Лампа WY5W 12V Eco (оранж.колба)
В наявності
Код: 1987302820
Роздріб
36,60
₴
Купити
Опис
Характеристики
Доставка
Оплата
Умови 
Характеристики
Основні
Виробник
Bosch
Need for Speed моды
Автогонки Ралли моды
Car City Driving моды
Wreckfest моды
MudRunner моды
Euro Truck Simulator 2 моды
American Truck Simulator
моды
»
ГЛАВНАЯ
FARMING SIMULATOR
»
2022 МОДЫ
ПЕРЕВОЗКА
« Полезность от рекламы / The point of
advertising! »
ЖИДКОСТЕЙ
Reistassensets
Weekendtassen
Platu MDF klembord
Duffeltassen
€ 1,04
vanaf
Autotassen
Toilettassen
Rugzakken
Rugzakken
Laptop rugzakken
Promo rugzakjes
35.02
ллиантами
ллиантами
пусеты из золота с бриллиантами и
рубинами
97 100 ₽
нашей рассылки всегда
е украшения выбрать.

▶ _EXERCISE PROMPT_:
Transcribe all the material, keeping each word as it is.

▶ _YOUR SOLUTION_:
Лампа WY5W 12V Eco (оранж.колба)
В наявності
Код: 1987302820
Роздріб
36,60
₴
Купити
Опис
Характеристики
Доставка
Оплата
Умови 
Характеристики
Основні
Виробник
Bosch
Need for Speed моды
Автогонки Ралли моды
Car City Driving моды
Wreckfest моды
MudRunner моды
Euro Truck Simulator 2 моды
American Truck Simulator
моды
»
ГЛАВНАЯ
FARMING SIMULATOR
»
2022 МОДЫ
ПЕРЕВОЗКА
« Полезность от рекламы / The point of
advertising! »
ЖИДКОСТЕЙ
Reistassensets
Weekendtassen
Platu MDF klembord
Duffeltassen
€ 1,04
vanaf
Autotassen
Toilettassen
Rugzakken
Rugzakken
Laptop rugzakken
Promo rugzakjes
35.02
ллиантами
ллиантами
пусеты из золота с бриллиантами и
рубинами
97 100 ₽
нашей рассылки всегда
е украшения выбрать.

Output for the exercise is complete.